Dynamosport
- Type: Monthly or two times per month
- Format: Since 1 January 1966: 52.8 cm × 37.1 cm Since 1 January 1983: Folio
- Owner(s): Sportvereinigung Dynamo; SA
- Editor: Bureau for the central management of the SV Dynamo, SV Dynamo Pictures (German: Büro der zentralen Leitung der Sportvereinigung Dynamo; Dynamobild) Print: Ministry of Interior of the GDR
- Founded: 1966
- Ceased publication: 23 November 1989
- Political alignment: Socialism, Leninism, Marxism vs. Maoism
- Language: German
- Headquarters: East Berlin; Dynamo Sportforum

= Dynamosport =

Dynamosport was the official magazine of the Sportvereinigung Dynamo. It covered the organization and events of the roughly 190 Dynamo clubs in the GDR. It was founded in 1966 and was published until 23 November 1989. The logo looks like a brushed painting with the writing Dynamosport in white in background in wine-red.

==Structure==
Dynamo Sport began as a release from the "Information sheet of the Dynamo Sports Club" (German: "Informationsblatt der Sportvereinigung Dynamo") (1964–1965). The design had two major periods: 1966–1974 and 1977–1989.

=== Design until 1974 ===

The "first page" in 1983

 At the top is the lettering Dynamo sports and a box with the comment: "You read today". There are always 4 boxes, which have numbers of certain pages and to highlight the ever changing themes. The number of pages is limited to 8, on thin, rough paper. Color is red and white for the highlights of the logo "Dynamo sports" and black-red or blue-black for emphasis. The font color of the text is black and available in size 8. The title is from the subject in the newspaper always fat and 18.5 in Arial size. The text itself has the font size Times New Roman in size 9.5. The different themes are always separated by lines or completely framed in the box. The ratio of the text area and the pictures in the square measure is approximately 1:3 for parts of the image, as can be in a tabloid, it has been customary.
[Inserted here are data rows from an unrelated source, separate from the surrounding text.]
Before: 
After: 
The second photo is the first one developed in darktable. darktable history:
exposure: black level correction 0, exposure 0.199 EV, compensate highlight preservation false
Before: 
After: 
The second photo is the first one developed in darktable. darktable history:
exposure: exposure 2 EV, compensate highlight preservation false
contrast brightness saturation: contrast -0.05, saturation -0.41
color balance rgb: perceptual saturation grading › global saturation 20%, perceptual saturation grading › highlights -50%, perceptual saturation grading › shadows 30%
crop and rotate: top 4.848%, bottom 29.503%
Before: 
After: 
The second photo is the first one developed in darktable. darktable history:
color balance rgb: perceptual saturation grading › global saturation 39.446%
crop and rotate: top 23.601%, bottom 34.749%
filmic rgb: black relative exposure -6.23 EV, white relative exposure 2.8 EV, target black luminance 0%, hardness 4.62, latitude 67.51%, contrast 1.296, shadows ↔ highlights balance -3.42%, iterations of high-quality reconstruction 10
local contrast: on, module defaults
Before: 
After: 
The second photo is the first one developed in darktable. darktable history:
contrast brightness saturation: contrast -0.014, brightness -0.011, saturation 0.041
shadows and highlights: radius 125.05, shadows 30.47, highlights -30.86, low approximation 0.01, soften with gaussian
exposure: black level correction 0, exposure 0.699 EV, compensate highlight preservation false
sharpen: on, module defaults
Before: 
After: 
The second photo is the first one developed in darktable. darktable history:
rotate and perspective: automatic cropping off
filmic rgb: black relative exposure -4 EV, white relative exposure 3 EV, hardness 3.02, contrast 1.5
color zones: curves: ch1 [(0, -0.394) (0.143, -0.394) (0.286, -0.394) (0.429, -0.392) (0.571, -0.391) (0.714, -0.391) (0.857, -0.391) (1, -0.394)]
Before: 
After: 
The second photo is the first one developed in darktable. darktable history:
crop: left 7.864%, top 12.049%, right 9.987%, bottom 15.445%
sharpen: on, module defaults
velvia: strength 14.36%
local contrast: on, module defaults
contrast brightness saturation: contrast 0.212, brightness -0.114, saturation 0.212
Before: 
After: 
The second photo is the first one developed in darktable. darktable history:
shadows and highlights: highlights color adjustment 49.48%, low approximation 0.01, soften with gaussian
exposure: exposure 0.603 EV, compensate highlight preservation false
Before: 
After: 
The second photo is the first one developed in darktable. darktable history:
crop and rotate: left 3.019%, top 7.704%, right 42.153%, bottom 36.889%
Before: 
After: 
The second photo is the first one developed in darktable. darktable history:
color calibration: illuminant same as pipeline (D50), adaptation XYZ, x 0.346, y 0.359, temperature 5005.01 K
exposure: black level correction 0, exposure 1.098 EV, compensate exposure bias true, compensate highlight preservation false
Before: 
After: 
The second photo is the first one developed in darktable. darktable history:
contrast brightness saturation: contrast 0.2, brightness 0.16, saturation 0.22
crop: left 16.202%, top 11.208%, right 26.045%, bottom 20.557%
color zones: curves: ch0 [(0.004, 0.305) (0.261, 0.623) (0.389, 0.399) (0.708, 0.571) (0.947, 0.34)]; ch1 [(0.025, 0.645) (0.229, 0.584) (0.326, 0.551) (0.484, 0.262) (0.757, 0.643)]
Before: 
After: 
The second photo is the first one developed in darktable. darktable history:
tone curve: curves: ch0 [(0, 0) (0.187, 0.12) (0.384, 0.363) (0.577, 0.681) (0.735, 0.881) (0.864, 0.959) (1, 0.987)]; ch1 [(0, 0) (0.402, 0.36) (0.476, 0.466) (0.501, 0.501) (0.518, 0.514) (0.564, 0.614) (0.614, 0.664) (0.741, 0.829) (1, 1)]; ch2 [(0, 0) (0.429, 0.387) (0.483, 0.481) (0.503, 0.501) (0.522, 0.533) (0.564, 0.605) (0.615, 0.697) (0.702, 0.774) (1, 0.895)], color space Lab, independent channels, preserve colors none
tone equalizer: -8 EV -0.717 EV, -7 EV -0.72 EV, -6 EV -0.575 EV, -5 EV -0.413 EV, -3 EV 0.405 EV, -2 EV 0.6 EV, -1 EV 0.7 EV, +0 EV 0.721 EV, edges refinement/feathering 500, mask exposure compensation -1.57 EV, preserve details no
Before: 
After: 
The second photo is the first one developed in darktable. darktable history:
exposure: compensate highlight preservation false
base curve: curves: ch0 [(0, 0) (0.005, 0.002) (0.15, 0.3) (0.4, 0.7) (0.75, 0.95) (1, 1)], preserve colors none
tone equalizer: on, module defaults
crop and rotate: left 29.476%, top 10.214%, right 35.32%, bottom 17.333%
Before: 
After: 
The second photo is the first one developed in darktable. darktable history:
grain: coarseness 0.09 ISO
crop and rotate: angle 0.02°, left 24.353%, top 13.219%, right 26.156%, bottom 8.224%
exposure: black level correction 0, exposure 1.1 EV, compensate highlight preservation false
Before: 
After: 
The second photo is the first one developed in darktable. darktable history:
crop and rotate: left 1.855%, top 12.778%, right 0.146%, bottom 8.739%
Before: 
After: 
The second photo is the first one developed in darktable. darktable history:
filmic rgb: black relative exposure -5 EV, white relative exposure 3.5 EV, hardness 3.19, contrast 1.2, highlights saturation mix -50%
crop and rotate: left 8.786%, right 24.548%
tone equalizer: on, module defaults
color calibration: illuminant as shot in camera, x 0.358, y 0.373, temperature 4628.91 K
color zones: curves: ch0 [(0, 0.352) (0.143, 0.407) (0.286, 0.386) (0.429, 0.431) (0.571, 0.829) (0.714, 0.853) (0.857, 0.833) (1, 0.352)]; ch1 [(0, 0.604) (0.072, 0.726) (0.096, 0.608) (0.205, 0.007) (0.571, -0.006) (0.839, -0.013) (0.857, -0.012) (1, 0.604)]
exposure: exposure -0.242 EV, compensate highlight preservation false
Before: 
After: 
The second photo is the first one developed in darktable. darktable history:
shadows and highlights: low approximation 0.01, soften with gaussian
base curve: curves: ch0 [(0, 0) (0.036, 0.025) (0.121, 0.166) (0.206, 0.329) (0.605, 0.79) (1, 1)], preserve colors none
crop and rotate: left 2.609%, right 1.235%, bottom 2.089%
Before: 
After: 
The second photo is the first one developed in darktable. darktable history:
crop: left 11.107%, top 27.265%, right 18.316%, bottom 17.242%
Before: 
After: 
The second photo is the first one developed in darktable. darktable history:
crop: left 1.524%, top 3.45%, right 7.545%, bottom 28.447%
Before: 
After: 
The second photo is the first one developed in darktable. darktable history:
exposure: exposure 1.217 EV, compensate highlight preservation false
And so will the whole leaf looks like a sports section of a tabloid newspaper also, and it explicitly but comes to the Dynamo sports, with the reference to the political orientation of the German Democratic Republic. Later, the graphical subdivision of the text boxes, other colors come to the expression, such as yellow-black or green and white. Or there are vertically juxtaposed joists that form this close to a cross a line.

At the time this newspaper was printed in the East, just three television programs and a handful of radio stations existed; there was no Internet or mass media. Dynamo sport was an ideal medium for the Ministry of the Interior of the GDR, but this does not necessarily mean that important information was printed in a sports newspaper.

Authors were not at all mentioned. Athletes were interviewed at most and rarely had the opportunity to write a new column. Often there inside are only reports.

=== 1977 redesign ===
The structure was as before in 1974. There were 24 issues and monthly editions thereafter, in 1977. A special issue covered Felix Dzerzhinsky with graphical banner. He also has been addressed in several editions, during his hundredth birthday.